## Stored entries

:::::

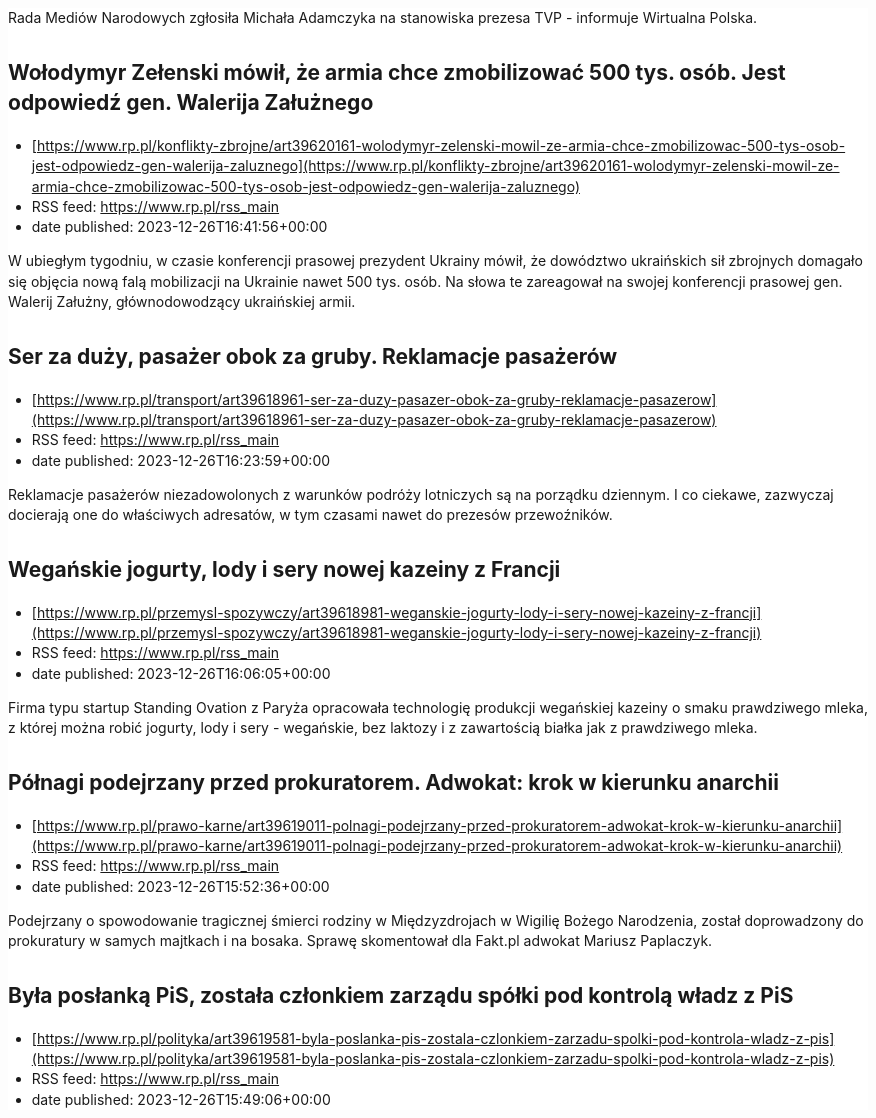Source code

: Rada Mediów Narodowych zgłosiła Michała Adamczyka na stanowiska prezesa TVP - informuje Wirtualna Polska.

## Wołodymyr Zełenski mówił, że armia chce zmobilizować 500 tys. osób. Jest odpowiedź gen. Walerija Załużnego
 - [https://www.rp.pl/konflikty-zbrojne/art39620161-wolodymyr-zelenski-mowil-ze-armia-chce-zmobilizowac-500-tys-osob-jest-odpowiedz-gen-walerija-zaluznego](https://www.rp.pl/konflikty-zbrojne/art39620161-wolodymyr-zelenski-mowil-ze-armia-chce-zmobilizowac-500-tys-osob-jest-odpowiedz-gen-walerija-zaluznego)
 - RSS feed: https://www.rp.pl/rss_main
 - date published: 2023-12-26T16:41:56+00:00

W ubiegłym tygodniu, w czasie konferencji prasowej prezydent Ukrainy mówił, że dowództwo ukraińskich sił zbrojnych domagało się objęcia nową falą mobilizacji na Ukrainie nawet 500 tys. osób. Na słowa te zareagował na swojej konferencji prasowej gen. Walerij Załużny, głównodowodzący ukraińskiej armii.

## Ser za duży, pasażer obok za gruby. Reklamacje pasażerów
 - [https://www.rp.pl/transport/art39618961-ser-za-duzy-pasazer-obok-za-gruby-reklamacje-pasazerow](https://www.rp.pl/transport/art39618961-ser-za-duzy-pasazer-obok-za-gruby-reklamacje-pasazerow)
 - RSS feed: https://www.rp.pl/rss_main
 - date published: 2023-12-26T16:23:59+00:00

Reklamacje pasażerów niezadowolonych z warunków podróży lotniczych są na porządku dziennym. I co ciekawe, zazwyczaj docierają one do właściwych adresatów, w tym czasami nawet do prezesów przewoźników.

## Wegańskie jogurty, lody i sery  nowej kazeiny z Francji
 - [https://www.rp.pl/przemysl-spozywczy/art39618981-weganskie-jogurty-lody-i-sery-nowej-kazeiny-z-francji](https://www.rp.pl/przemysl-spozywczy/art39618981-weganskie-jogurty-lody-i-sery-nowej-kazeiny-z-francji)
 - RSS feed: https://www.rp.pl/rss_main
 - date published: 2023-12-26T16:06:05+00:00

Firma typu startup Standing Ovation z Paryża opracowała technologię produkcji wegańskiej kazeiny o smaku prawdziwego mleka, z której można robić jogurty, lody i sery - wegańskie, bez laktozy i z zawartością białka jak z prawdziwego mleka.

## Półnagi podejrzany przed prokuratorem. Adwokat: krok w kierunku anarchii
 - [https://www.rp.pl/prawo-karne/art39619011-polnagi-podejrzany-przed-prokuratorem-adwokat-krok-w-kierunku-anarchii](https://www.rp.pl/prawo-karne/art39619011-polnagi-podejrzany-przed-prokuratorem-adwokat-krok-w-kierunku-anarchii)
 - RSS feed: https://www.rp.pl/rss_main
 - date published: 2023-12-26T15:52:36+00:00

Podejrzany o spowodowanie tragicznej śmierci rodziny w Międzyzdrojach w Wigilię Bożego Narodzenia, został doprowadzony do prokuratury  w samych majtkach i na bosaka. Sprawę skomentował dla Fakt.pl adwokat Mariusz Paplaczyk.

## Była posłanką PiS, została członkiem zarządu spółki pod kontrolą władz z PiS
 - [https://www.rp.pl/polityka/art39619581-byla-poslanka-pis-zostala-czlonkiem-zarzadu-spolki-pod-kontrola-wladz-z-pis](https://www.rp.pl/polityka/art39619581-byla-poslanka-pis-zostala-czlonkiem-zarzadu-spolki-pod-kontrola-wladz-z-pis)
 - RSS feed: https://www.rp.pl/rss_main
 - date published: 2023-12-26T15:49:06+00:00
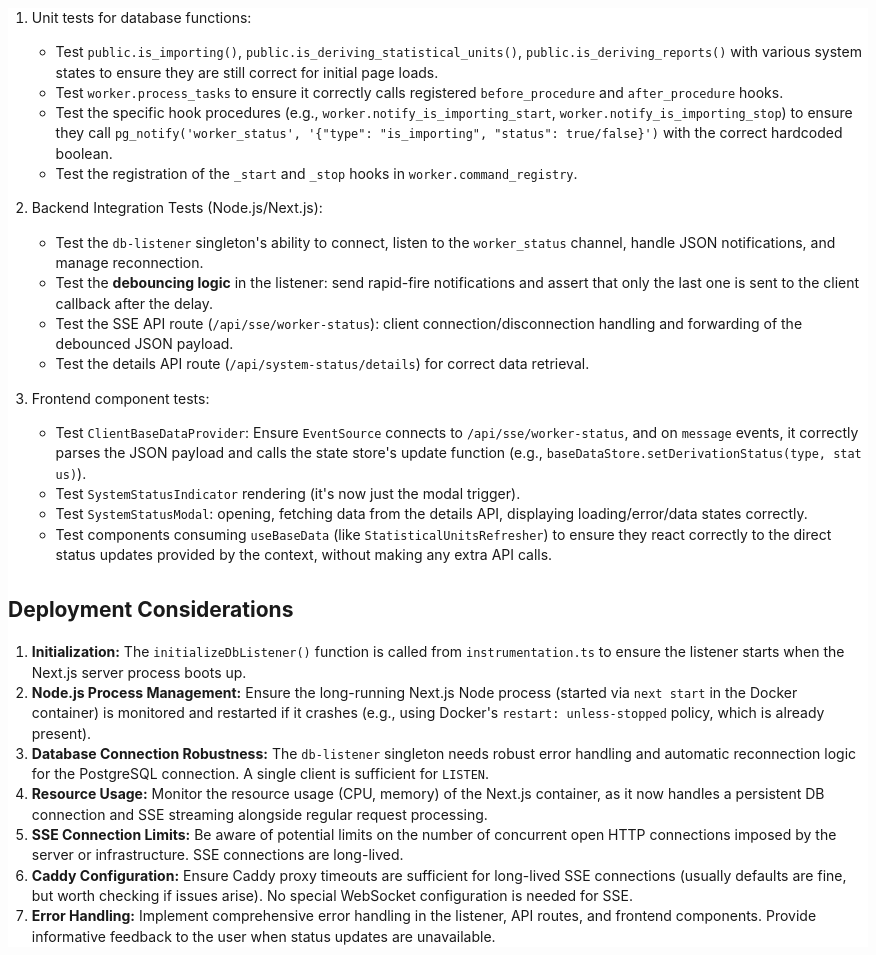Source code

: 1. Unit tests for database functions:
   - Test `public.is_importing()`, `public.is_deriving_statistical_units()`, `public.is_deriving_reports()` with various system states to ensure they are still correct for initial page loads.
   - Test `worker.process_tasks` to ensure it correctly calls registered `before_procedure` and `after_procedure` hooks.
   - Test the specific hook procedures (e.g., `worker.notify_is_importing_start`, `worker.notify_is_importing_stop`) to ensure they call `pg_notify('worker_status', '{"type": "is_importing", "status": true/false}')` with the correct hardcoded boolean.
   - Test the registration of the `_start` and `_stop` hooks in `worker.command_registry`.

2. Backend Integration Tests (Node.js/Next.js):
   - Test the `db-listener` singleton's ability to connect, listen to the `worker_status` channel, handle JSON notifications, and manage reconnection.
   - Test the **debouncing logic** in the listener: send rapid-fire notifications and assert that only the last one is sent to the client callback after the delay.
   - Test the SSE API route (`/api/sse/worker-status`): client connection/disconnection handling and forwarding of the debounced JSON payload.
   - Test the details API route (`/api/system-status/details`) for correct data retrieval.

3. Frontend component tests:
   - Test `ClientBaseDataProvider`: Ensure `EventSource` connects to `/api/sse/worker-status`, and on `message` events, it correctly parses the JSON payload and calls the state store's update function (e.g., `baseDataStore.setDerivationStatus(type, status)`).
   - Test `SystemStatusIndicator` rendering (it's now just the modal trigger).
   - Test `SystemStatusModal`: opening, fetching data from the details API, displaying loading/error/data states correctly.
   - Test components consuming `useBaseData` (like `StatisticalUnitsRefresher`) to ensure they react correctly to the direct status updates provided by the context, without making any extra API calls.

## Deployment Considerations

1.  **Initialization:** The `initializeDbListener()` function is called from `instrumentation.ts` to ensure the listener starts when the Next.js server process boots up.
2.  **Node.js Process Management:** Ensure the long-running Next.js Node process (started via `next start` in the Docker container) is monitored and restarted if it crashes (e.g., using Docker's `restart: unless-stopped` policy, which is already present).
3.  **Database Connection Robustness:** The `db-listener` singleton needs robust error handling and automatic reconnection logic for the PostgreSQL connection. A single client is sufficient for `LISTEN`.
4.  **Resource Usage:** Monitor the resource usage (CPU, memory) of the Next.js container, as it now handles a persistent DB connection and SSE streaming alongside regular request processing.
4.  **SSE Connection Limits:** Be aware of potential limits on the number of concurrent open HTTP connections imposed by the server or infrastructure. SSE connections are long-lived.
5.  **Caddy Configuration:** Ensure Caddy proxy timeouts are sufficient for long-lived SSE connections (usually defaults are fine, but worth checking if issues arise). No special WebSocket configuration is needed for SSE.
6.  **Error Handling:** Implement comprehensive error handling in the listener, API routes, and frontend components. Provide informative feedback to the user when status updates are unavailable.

:::::

From the start of the records through the line with "- date published: 2023-12-26T16:41:56+00:00", write the lines out again, swapping "RSS feed" for "news feed" and changing nothing else. Leave the pictures out of your answer.

## WORKED SOLUTION
Source code

: Rada Mediów Narodowych zgłosiła Michała Adamczyka na stanowiska prezesa TVP - informuje Wirtualna Polska.

## Wołodymyr Zełenski mówił, że armia chce zmobilizować 500 tys. osób. Jest odpowiedź gen. Walerija Załużnego
 - [https://www.rp.pl/konflikty-zbrojne/art39620161-wolodymyr-zelenski-mowil-ze-armia-chce-zmobilizowac-500-tys-osob-jest-odpowiedz-gen-walerija-zaluznego](https://www.rp.pl/konflikty-zbrojne/art39620161-wolodymyr-zelenski-mowil-ze-armia-chce-zmobilizowac-500-tys-osob-jest-odpowiedz-gen-walerija-zaluznego)
 - news feed: https://www.rp.pl/rss_main
 - date published: 2023-12-26T16:41:56+00:00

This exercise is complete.